Another big block is an investment in agriculture: 80,000 farms — 75 million acres of agriculture — have signed up to get an incentive to grab the carbon out of the sky and put it into the soil: with cover cropping, low-till agriculture, precision agriculture. 75 million acres. No joke.

The change in the transportation sector is nothing short of transformational. Since the president’s taken office, we’ve almost doubled the number of charging stations that line our roads and highways — now approaching nearly 200,000. We quadrupled the deployment of electric vehicles last year, easily reaching beyond a million EVs sold. This year, it’s projected at 1.5 million.

The IRA’s electric vehicle credits are very concrete — actual money in people’s pockets to buy these cars.

Joe Biden, knowing how the real economy works, knew that we needed to put cash on the hood of the car. So we now have over 11,000 dealerships around the country who have opted in to the Treasury Department’s program so that when you go to the dealership, and you buy this American made vehicle, you will get that $7,500 [for a new car] or the $4,000 [for a used vehicle] right off the top.
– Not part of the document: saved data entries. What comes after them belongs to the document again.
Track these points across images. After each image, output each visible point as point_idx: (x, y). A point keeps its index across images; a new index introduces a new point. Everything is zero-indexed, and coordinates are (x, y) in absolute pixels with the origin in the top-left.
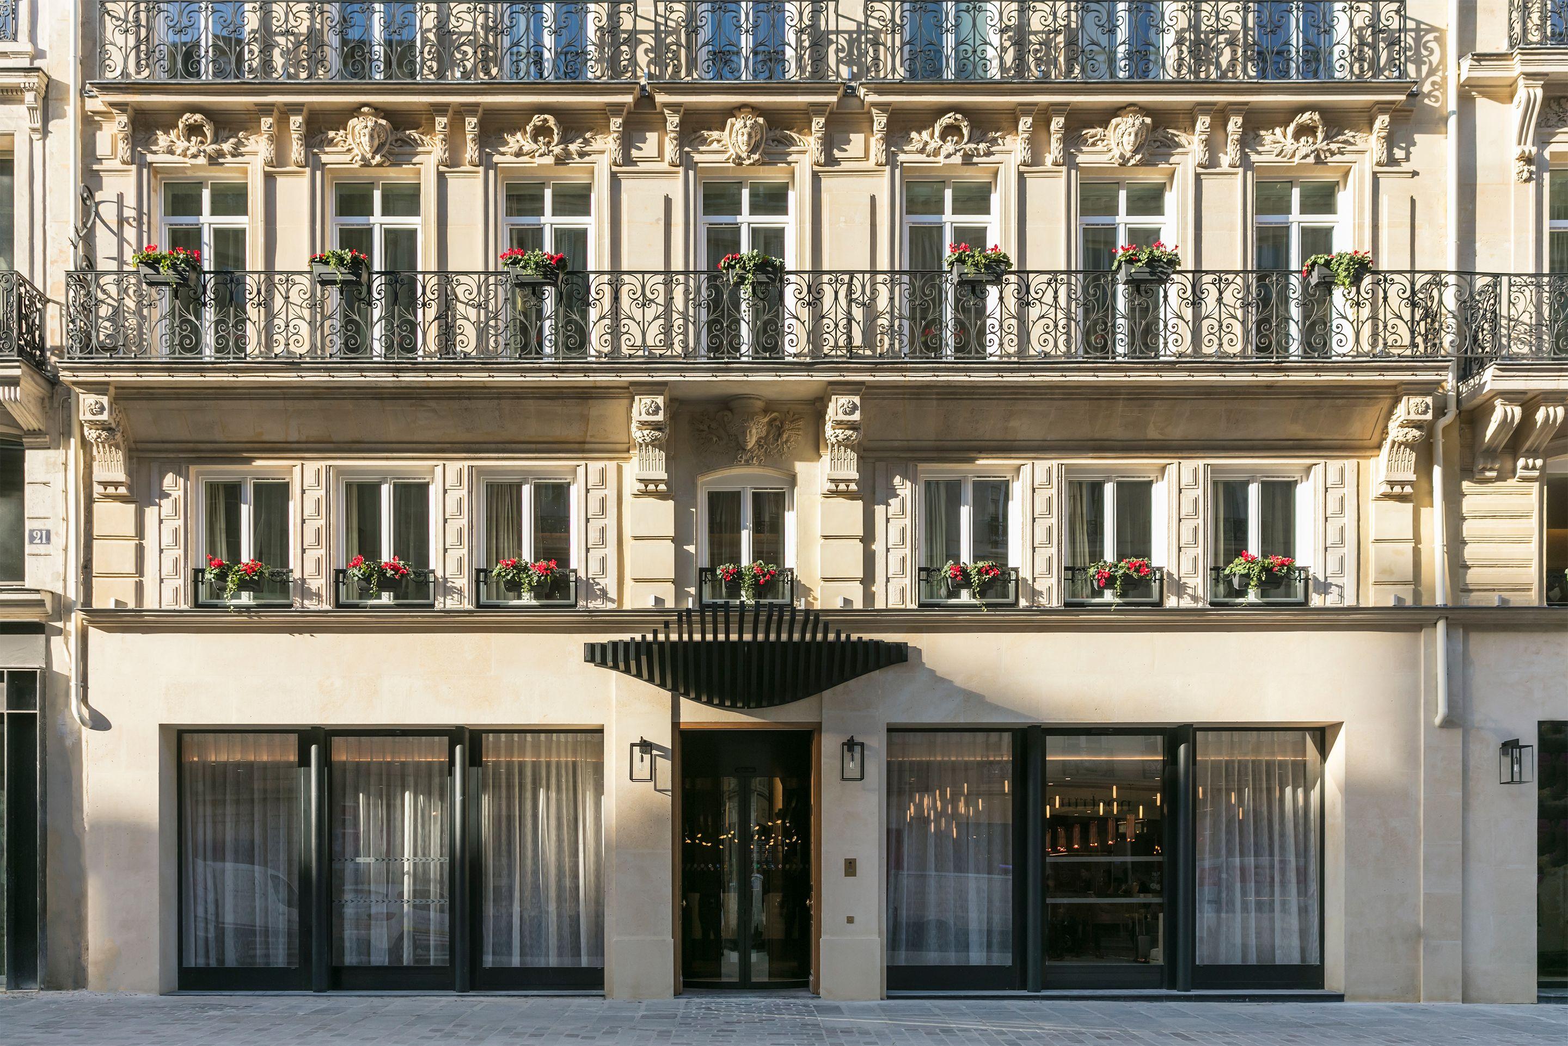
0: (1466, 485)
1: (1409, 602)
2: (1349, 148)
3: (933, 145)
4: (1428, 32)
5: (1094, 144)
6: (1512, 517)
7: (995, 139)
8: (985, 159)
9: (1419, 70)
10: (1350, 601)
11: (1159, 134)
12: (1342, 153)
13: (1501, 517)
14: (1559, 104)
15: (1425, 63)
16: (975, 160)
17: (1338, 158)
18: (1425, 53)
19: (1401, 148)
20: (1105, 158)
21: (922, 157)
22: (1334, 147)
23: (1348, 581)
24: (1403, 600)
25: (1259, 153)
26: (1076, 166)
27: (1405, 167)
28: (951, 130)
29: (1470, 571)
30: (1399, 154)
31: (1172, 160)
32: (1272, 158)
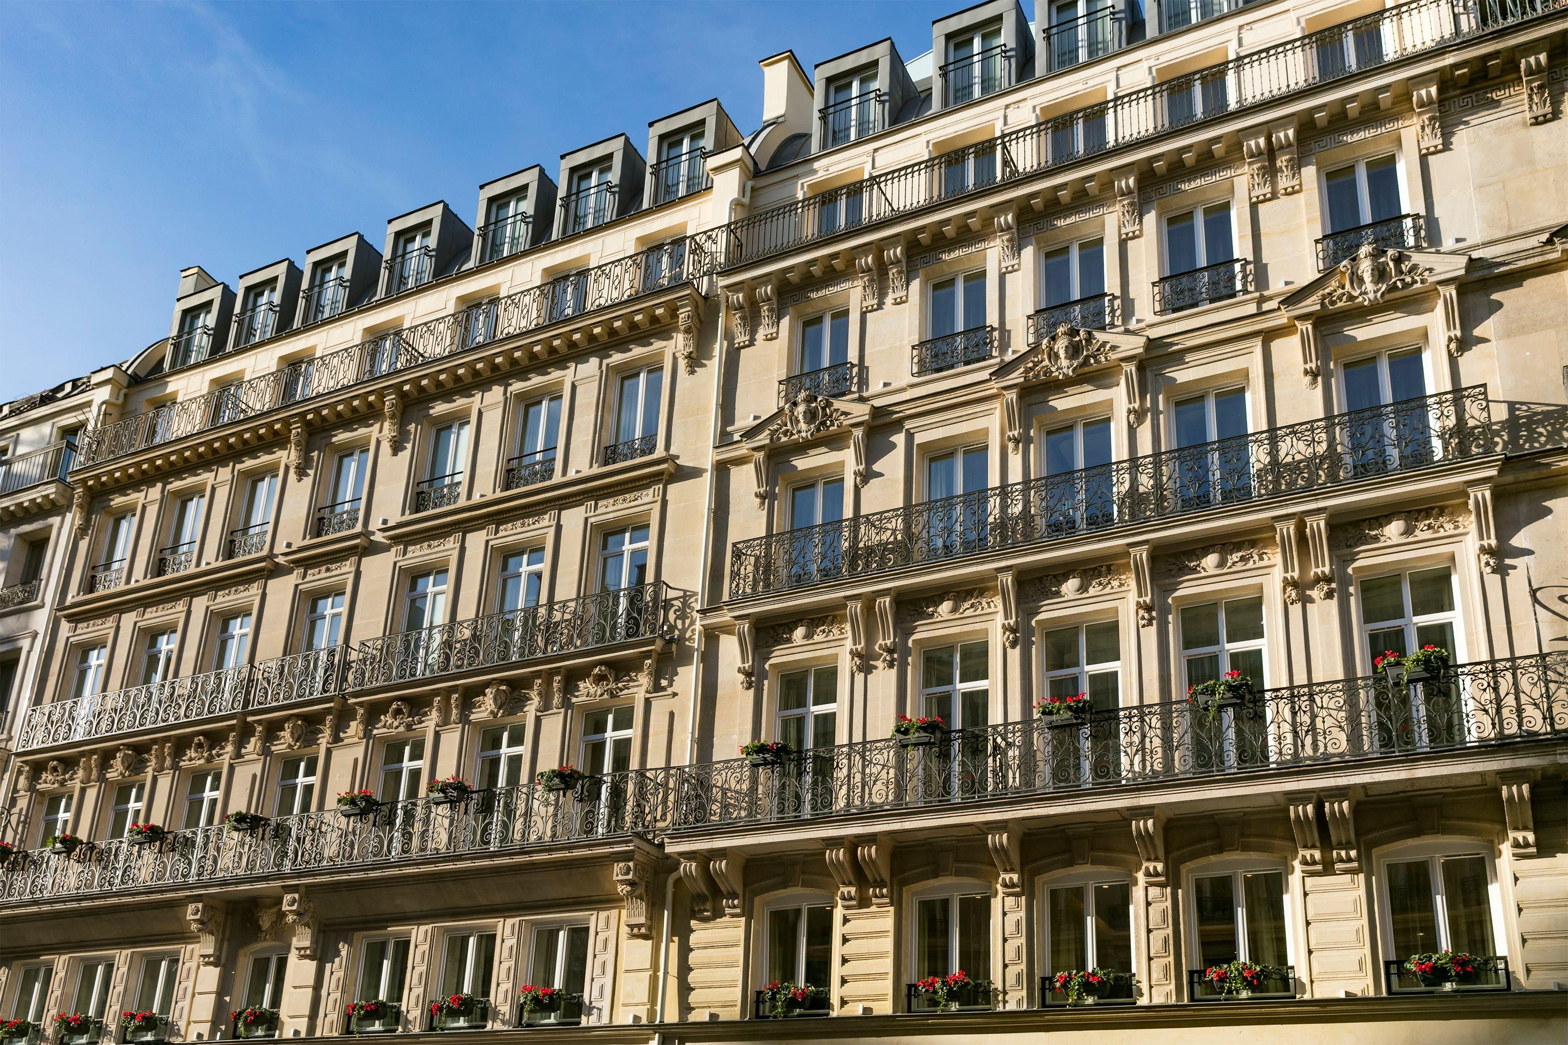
0: (693, 922)
1: (644, 1021)
2: (631, 684)
3: (390, 721)
4: (691, 596)
5: (480, 707)
6: (726, 946)
7: (426, 712)
8: (419, 726)
9: (684, 623)
10: (605, 1020)
11: (516, 694)
12: (628, 688)
13: (718, 947)
14: (775, 631)
15: (688, 618)
16: (414, 727)
17: (626, 692)
18: (688, 611)
19: (666, 679)
20: (485, 715)
21: (385, 730)
22: (620, 685)
23: (605, 1004)
24: (640, 1018)
25: (577, 697)
26: (469, 722)
27: (670, 691)
28: (398, 712)
29: (693, 993)
30: (664, 683)
31: (525, 709)
32: (584, 698)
You go to a place like Colorado, you can buy a new Chevy Bolt for $15,000 when you take the federal credit, and add on the credit that the local electric utility is putting forward and a state credit. That’s a game changer for middle- and lower- income Americans to be able to get from point A to point B without being forced to go to the pump.
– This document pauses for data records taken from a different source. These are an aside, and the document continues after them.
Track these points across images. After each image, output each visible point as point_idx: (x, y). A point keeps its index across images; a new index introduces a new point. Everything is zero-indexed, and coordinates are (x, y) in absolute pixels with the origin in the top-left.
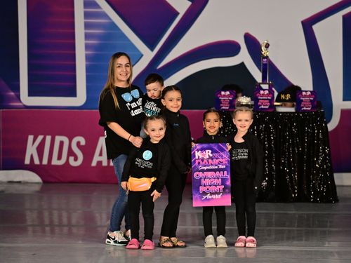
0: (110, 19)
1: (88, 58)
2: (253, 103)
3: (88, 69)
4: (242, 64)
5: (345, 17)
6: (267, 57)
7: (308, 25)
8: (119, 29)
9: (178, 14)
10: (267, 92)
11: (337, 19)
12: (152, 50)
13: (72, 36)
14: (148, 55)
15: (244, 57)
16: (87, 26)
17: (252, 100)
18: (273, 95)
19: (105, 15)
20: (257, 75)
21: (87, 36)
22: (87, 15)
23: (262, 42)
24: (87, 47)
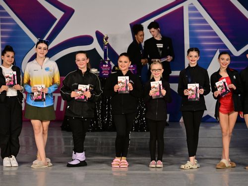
0: (16, 22)
1: (2, 46)
2: (99, 72)
4: (95, 49)
6: (108, 45)
8: (21, 29)
9: (56, 19)
10: (107, 66)
15: (95, 45)
16: (2, 27)
17: (98, 71)
18: (111, 67)
19: (12, 21)
20: (101, 53)
21: (2, 33)
22: (2, 20)
24: (2, 39)
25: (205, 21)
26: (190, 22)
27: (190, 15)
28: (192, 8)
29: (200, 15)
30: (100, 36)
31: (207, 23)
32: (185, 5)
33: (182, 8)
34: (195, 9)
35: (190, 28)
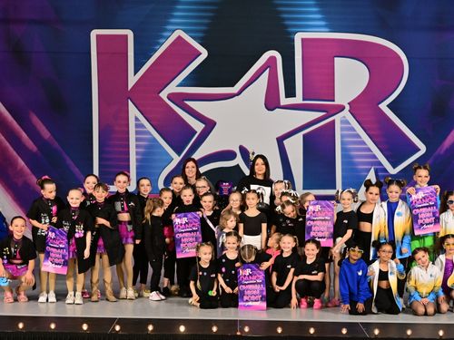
1: (137, 160)
3: (138, 168)
4: (238, 166)
5: (304, 136)
7: (280, 140)
11: (299, 137)
12: (179, 156)
13: (128, 146)
14: (177, 159)
15: (239, 161)
16: (137, 140)
21: (137, 146)
22: (137, 133)
23: (250, 151)
24: (137, 153)
25: (358, 136)
26: (342, 136)
27: (342, 129)
28: (345, 122)
29: (353, 129)
30: (244, 151)
31: (360, 137)
32: (337, 118)
33: (333, 122)
34: (348, 122)
35: (342, 143)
Where else can consumers see the IRA in action?

We’re capitalizing the first-ever national network of green banks to finance the home improvements that folks can make that save them tons of money. So if you’re used to going to a community bank, or a credit union, we’re helping capitalize those entities to give folks loans, essentially at zero interest, to install more efficient windows or to go from a clunky HVAC unit to a heat pump. That’s below the radar. But it’s a really big deal.

Tell me about the Civilian Climate Corps — which seems like an interesting opportunity for young people to engage on the issue and get job training.

We’ll have 20,000 in the first class, with boots on the ground this summer and fall. So no background necessary, no experience necessary — in jobs, like solar installer roles in Philadelphia, the entry point that then ladders them into, hopefully, a career with the IBEW installing those panels, and having a middle class job. Roles like learning how to use LIDAR that allows you to see methane leaks in the Southwest; they’re recruiting to help people become part of the workforce that chases after super polluters. Or roles like mangrove restoration in Puerto Rico, bolstering our resilience to sea level rise. Or signing up with the corps to fight wildfire risk in Colorado, learning how to better manage the forest and maybe graduating into a role with the Forest Service itself.

Where does the administration’s progress put us on Biden’s target of cutting America’s peak climate emissions in half by 2030?

We’re now on a trajectory of north of 40 percent, some estimates at 45 to 47. Which means we’ve got a little bit of a gap to go relative to the incredibly ambitious goal the president set. But we will absolutely achieve it.

Does that success depend on a second term?

The pace of our decarbonisation and our ability to lead the clean energy future as the United States of America — that is in an incredibly fragile inflection point. The only way we do that is if we sustain policy focus. We’ve gone head-to-head with House MAGA Republicans on this topic for the last year. And their prescription is to rollback the Inflation Reduction Act, to claw back money from the infrastructure law, to hamper our regulatory agencies from taking action to reduce pollution and improve competitiveness. If we were to go down that path, versus the one that the president continues to drive us on, the delta on emissions is not marginal — it’s the size of the emissions from Europe and Japan. That’s the external analysis.

So leadership matters. And how we come out on the other side will depend on the choices we make as a country.